Part of the new astonishing Milanese headquarter of Fondazione Prada, the bar has been conceived by film auteur Wes Anderson and—despite its distance from the city center—has rapidly become a hotspot for the lovers of food, art, design and fashion.
Bar Luce can be accessed both from the street and the Foundation. In both cases, the game of contrasts is the key to a surprising experience. The neighborhood is a former industrial area, slowly being gentrified but still very authentic, while the main architecture (a clever union of old and new in a masterpiece of cement, metal and glass by Rem Koolhaas) couldn’t be more distant in terms of overall experience.
The actual inspiration for Bar Luce is a traditional Italian bar—an institution that has almost disappeared in real life but easy to visit in old Neorealist films from the Golden Age of Italian Cinema in the 1950’s and 1960’s. Anderson’s surreal and delicate touch is immediately recognizable in the atmosphere of the venue, a result of a unique mix of pastel colors and dark tones, contemporary and vintage materials, mysterious wallpapers, a retro pinball machine and one jukebox.
The main materials are formica, veneered wood, marble, stained glass. The walls are covered with wainscoting and made-to-measure wallpapers reproducing images of Galleria Vittorio Emanuele II, a Milanese institution and one of the world’s oldest shopping arcades, with a kaleidoscopic effect of repetition. The walls and iconic glass roof of the historic arcade are thus evoked and made hyperbolic, not simply represented, with a true artistic approach. This is how Anderson has been able to make the Bar part of the art experience of the Fondazione Prada, while at the same time showing something deeply rooted in the city.
The seating at Bar Luce is also worth mentioning. There are outside tables (facing the golden tower of the Fondazione), classic round tables, as well as cozy padded seats where you can sit and enjoy your food thanks to a small formica tray. The latter are for sure the most requested, both by adults and children. A kitschy effect is avoided thanks to this wise mixture of nods to the past and contemporary elements such as USB sockets for charging electronic gadgets. In addition, some details such as the arched ceiling of the former industrial site have been preserved. A rare feeling of poetry is the overall mood of Bar Luce, underlined by the old-fashioned manners of the waiters.
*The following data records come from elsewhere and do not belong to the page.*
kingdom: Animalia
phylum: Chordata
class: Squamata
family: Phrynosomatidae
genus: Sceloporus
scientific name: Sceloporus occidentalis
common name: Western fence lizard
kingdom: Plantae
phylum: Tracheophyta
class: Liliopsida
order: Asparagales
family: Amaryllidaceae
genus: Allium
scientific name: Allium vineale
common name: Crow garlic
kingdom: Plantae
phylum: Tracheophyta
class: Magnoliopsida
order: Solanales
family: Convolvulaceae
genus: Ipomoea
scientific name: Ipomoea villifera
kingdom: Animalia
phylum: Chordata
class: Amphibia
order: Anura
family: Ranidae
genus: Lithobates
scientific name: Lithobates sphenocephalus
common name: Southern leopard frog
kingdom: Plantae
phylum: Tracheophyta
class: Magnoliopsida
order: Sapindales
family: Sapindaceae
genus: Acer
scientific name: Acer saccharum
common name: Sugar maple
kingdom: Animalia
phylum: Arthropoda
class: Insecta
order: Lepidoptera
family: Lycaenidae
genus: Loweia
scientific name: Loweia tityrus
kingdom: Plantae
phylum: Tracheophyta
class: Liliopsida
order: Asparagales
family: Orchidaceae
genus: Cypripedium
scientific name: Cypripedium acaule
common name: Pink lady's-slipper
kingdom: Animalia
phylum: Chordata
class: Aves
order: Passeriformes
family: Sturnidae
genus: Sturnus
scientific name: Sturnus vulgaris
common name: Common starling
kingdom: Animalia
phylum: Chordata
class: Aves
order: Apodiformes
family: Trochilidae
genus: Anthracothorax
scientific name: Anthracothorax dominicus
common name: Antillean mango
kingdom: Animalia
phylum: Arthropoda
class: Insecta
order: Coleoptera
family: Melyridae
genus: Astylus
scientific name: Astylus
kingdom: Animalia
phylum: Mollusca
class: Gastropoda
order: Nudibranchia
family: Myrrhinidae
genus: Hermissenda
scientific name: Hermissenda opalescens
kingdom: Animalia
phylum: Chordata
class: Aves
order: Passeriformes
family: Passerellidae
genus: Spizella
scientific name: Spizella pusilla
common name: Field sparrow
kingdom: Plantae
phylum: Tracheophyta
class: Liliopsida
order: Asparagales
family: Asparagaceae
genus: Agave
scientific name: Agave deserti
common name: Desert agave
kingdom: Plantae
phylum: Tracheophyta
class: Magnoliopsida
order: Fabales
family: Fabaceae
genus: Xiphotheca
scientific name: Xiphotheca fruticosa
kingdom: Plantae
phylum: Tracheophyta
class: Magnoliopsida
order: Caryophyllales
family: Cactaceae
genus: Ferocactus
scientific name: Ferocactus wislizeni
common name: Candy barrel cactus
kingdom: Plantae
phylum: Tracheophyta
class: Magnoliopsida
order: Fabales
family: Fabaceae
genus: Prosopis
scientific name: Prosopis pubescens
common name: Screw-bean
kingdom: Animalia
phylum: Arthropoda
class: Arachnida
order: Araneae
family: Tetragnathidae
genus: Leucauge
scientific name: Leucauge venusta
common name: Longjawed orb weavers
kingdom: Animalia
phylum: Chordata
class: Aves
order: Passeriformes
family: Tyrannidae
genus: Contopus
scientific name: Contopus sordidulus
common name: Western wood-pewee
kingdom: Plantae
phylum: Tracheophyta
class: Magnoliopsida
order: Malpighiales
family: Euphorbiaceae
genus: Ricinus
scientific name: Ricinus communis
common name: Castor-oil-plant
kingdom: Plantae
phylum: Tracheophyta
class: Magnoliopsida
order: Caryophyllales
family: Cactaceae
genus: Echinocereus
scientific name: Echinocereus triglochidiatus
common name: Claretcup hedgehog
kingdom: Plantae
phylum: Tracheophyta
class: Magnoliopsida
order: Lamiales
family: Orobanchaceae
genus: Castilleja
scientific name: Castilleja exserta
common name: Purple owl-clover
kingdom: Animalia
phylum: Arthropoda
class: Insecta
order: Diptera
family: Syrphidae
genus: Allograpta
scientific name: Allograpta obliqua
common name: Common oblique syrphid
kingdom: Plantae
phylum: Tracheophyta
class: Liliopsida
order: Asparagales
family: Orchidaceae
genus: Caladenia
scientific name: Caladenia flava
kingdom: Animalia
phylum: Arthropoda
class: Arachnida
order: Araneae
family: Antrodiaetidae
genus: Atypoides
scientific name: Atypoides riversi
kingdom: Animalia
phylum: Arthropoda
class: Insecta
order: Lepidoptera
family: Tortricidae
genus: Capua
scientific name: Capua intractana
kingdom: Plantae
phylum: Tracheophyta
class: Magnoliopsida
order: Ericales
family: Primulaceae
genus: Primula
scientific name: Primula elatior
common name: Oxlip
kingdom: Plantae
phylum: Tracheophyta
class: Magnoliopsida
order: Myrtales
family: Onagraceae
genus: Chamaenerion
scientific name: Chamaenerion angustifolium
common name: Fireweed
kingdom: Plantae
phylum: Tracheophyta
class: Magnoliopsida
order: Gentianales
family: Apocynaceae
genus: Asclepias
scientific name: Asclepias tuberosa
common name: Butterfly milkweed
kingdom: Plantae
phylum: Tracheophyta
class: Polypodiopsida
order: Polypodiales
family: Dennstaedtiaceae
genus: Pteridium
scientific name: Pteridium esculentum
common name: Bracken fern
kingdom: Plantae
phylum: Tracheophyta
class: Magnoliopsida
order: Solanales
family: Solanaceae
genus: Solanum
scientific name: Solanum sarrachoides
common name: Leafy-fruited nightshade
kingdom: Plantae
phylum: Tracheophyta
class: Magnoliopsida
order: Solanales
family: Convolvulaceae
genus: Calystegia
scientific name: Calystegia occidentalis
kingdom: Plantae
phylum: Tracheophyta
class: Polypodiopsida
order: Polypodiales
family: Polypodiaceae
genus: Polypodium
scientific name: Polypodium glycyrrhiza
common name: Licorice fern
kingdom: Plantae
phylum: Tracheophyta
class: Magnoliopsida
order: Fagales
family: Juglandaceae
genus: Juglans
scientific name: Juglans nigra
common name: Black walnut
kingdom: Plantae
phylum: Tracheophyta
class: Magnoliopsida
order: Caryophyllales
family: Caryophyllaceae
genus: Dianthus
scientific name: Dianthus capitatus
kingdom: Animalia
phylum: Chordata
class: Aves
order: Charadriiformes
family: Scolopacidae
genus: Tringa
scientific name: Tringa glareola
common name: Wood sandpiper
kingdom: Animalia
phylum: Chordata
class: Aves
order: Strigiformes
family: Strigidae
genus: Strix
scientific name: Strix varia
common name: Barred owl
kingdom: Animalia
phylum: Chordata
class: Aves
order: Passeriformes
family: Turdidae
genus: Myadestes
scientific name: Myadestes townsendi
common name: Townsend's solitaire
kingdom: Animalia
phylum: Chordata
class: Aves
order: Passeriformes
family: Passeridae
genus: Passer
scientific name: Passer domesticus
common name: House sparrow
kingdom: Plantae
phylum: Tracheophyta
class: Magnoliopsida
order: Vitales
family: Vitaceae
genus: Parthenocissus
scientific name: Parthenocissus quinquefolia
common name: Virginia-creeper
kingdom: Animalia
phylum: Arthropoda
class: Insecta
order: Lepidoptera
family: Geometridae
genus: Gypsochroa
A rare feeling of poetry is the overall mood of Bar Luce, underlined by the old-fashioned manners of the waiters.
On the occasion of Bar Luce’s opening, Wes Anderson declared that, “there is no ideal angle for this space. It is for real life, and ought to have numerous good spots for eating, drinking, talking, reading, etc. While I do think it would make a pretty good movie set, I think it would be an even better place to write a movie. I tried to make it a bar I would want to spend my own non-fictional afternoons in.”
At Bar Luce you can enjoy traditional aperitifs and spirits, tasty sandwiches, a wide range of colorful cakes and pastries from the historic Pasticceria Marchesi, not to mention a selection of real Italian fast food—cheese and salami—for a quick lunch.